*** Opening Supplied passage ***
January 21, 2019 GMT

GREENWICH — For a classroom activity on jobs in the community, Zoe Jean, a second-grader at Julian Curtiss School, drew a dentist.

A few years ago, she would have used crayons and paper and the drawing would have gone home in a folder. But Zoe researched the career on her iPad, and then drew a dentist and recorded herself explaining her work in an app called Seesaw.

But the coolest part, she said, is that she can send her videos to other people.

“Your parents can see it and they can be proud of you,” Zoe said.

As classrooms transition more in-class work to digital devices, teachers needed a way to send that work home. The Seesaw app, which lets parents see and comment on assignments, filled the communication gap.


The second-grade teachers of Julian Curtiss have piloted Seesaw in their classrooms for the 2018-19 school year, and say they have watched their students’ speaking abilities improve, seen shy kids grow in confidence, and strengthened their relationships with parents.

“The feedback has been amazing,” teacher Keren Brown said. “It gives parents talking points when their kids come home. … And (the kids) are so excited they’ll talk to you for an hour about their videos.”

It is nice for students to see their parents comment on their work, fellow teacher Samantha Shuster said. A few of her students have their grandparents, aunts and uncles commenting, too, she said.

“It’s just a different way of sending home work,” Shuster said. “They used to see work in the folder, but now they’re seeing it digitally.”

Two of Jessie Bennett’s three children are in classes that use Seesaw.

“The kids love when you comment on their work or videos, and I love to see the digital devices being used as such great tools for learning and sharing,” she said. “The older they get, the more they enjoy the comments and feedback parents can leave for them as well.”

Parents get better insights into their children’s growth, McGuire said.
*** Closing Supplied passage ***
*** Opening Raw data ***
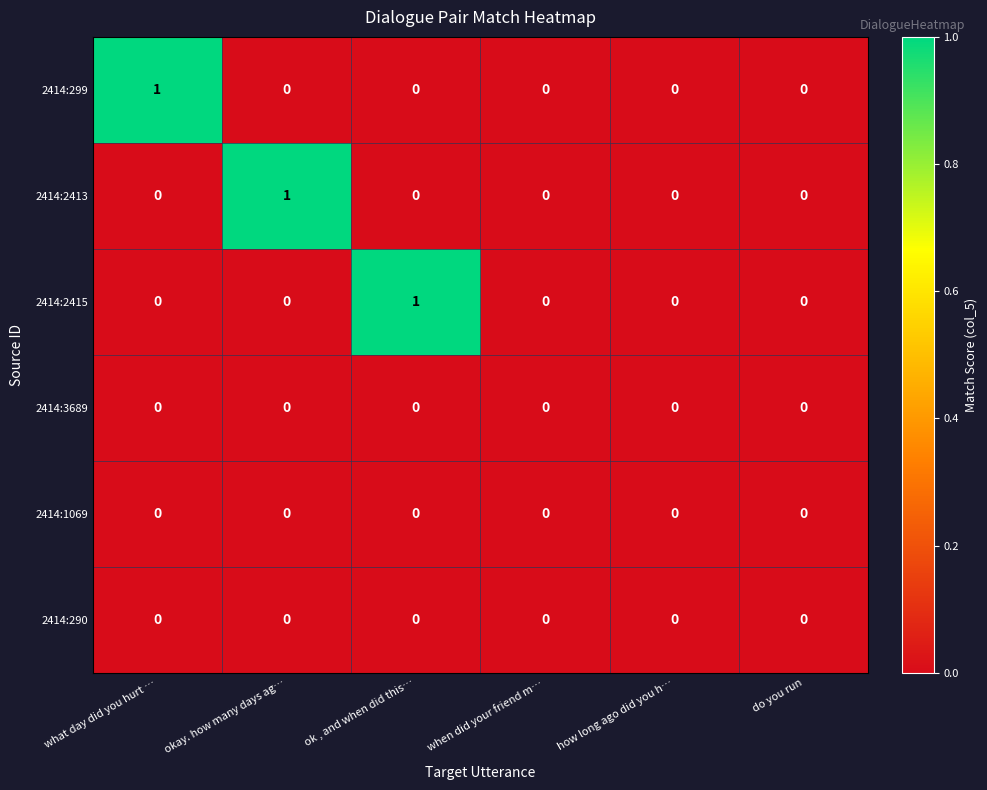

Is it true that 2414:299 equals 0 at okay. how many days ag…?

True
*** Closing Raw data ***
**What the task asks:**
Can you continue the Seesaw article about Julian Curtiss School above, picking up right after its last sentence?

**Result of the task:**
“It’s more meaningful than sending home a unit test or a piece of paper,” she said. “They actually see their child doing the work, and explaining it.”

Over time, the videos form a portfolio that is organized by subject matter.

Dana Parsons’ students speak much better now than they did at the beginning of the year, she said.

“With a lot of the kids who are more reserved and quiet, and wouldn’t want to do this in front of the class, when they’re making their video, they’re talking loud, and holding themselves up,” Parsons said. “They’re a different person in front of the camera.”


Families who do not currently have Internet access can be provided with a hotspot that is able to serve the student’s iPad, Shuster said. Second- through fifth-grade students are able to bring home their devices in order to share work with families.

For families who do not speak English, directions in their native languages are sent home with students, she said.

The app has changed how Brown, Shuster and Parsons teach, and how they talk to parents.

“It’s changed everything that we’ve done, especially feedback with the parents,” Brown said. “It’s made a great relationship. It’s made our relationships so much stronger.”

During a recent school day, Johana Diaz was excited about showing her drawing of a veterinarian holding a dog to her mom.

The second-grader said her mom likes seeing her work “because I work so hard.”

“She always gives me a hug,” Diaz said. “She likes how I always try my best.”